Virtual reality lets you experience amazing things—from exploring new worlds, to painting with trails of stars, to defending your fleet to save the world. But, headsets can get in the way. If you're watching someone else use VR, it's hard to tell what's going on and what they’re seeing. And if you’re in VR with someone else, there aren’t easy ways to see their facial expressions without an avatar representation.
Daydream Labs and Google Research teamed up to start exploring how to solve these problems. Using a combination of machine learning, 3D computer vision, and advanced rendering techniques, we’re now able to “remove” headsets and show a person’s identity, focus and full face in mixed reality. Mixed reality is a way to convey what’s happening inside and outside a virtual place in a two dimensional format. With this new technology, we’re able to make a more complete picture of the person in VR.
Using a calibrated VR setup including a headset (like the HTC Vive), a green screen, and a video camera, combined with accurate tracking and segmentation, you can see the “real world” and the interactive virtual elements together. We used it to show you what Tilt Brush can do and took Conan O’Brien on a virtual trip to outer space from our YouTube Space in New York. Unfortunately, in mixed reality, faces are obstructed by headsets.

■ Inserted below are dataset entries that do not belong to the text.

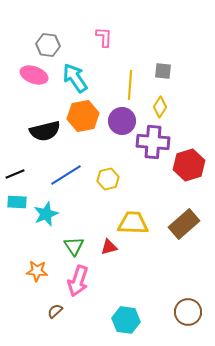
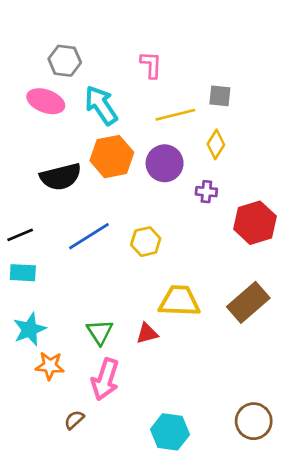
pink L-shape: (104, 37) -> (151, 65), moved
yellow line: (130, 85) -> (175, 115), turned 72
purple cross: (153, 142) -> (206, 192), size x0.5
cyan star: (46, 214) -> (30, 329), moved

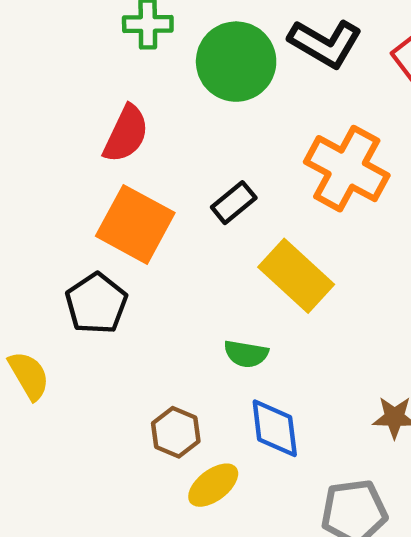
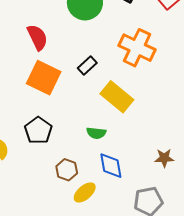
red semicircle: (126, 134) -> (37, 37), turned -48
black pentagon: (96, 304) -> (38, 130), moved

Artist Steve Teeple in Tilt Brush, shown in traditional mixed reality on the left and with headset removal on the right, which reveals the face and eyes for a more engaging experience.

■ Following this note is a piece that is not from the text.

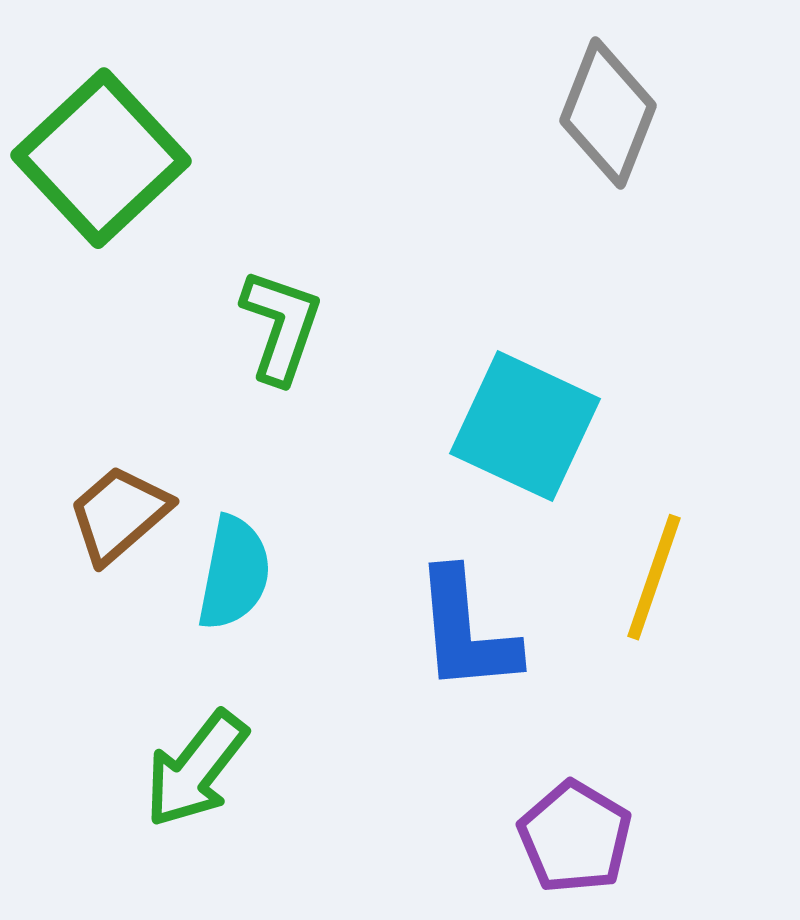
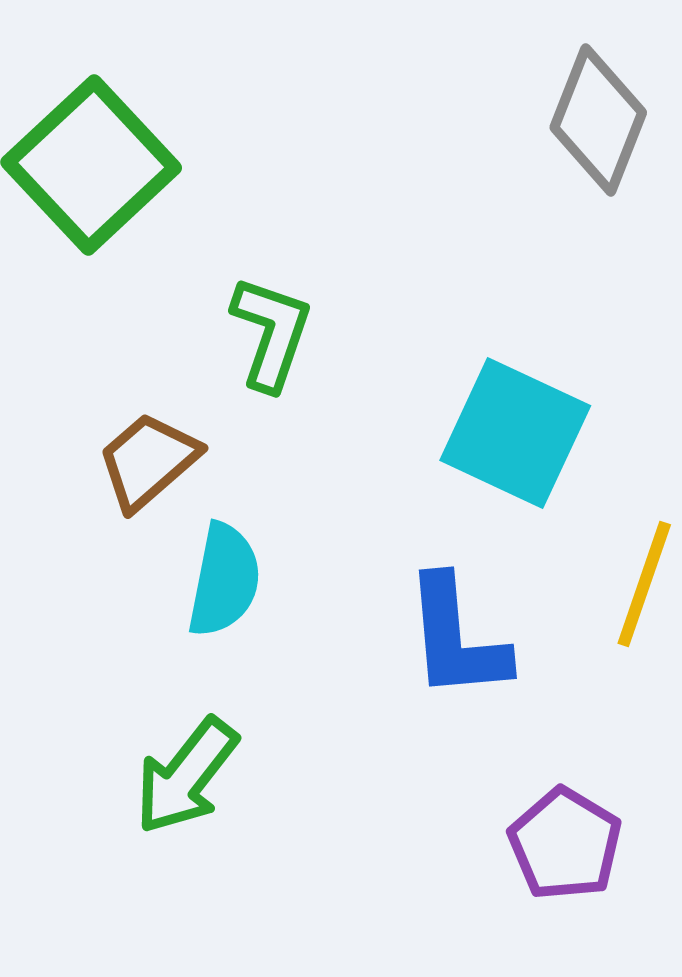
brown trapezoid: (119, 514) -> (148, 461), moved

The first step to removing the VR headset is to construct a dynamic 3D model of the person’s face, capturing facial variations as they blink or look in different directions. This model allows us to mimic where the person is looking, even though it's hidden under the headset.
Next, we use an HTC Vive, modified by SMI to include eye-tracking, to capture the person’s eye-gaze from inside the headset. From there, we create the illusion of the person’s face by aligning and blending the 3D face model with a camera’s video stream. A translucent "scuba mask" look helps avoid an "uncanny valley" effect.
Finally, we composite the person into the virtual world, which requires calibrating between the Vive tracking system and the external camera. We’re able to automate this and make it highly accurate so movement looks natural. The end result is a complete view of both the virtual world and the person in it, including their entire face and where they’re looking.
Our initial work focused on mixed reality is just one potential application of this technology. Seeing beyond VR headsets could help enhance communication and social interaction in VR. Imagine being able to VR video conference and see the expressions and nonverbal cues of the people you are talking to, or seeing your friend’s reactions as you play your favorite game together.
It’s just the beginning for this technology and we’ll share more moving forward. But, if you’re game to go deeper, we’ve described the technical details on the Google Research blog. This is an ongoing collaboration between Google Research, Daydream Labs, and the YouTube team. We’re making mixed reality capabilities available in select YouTube Spaces and are exploring how to bring this technology to select creators in the future.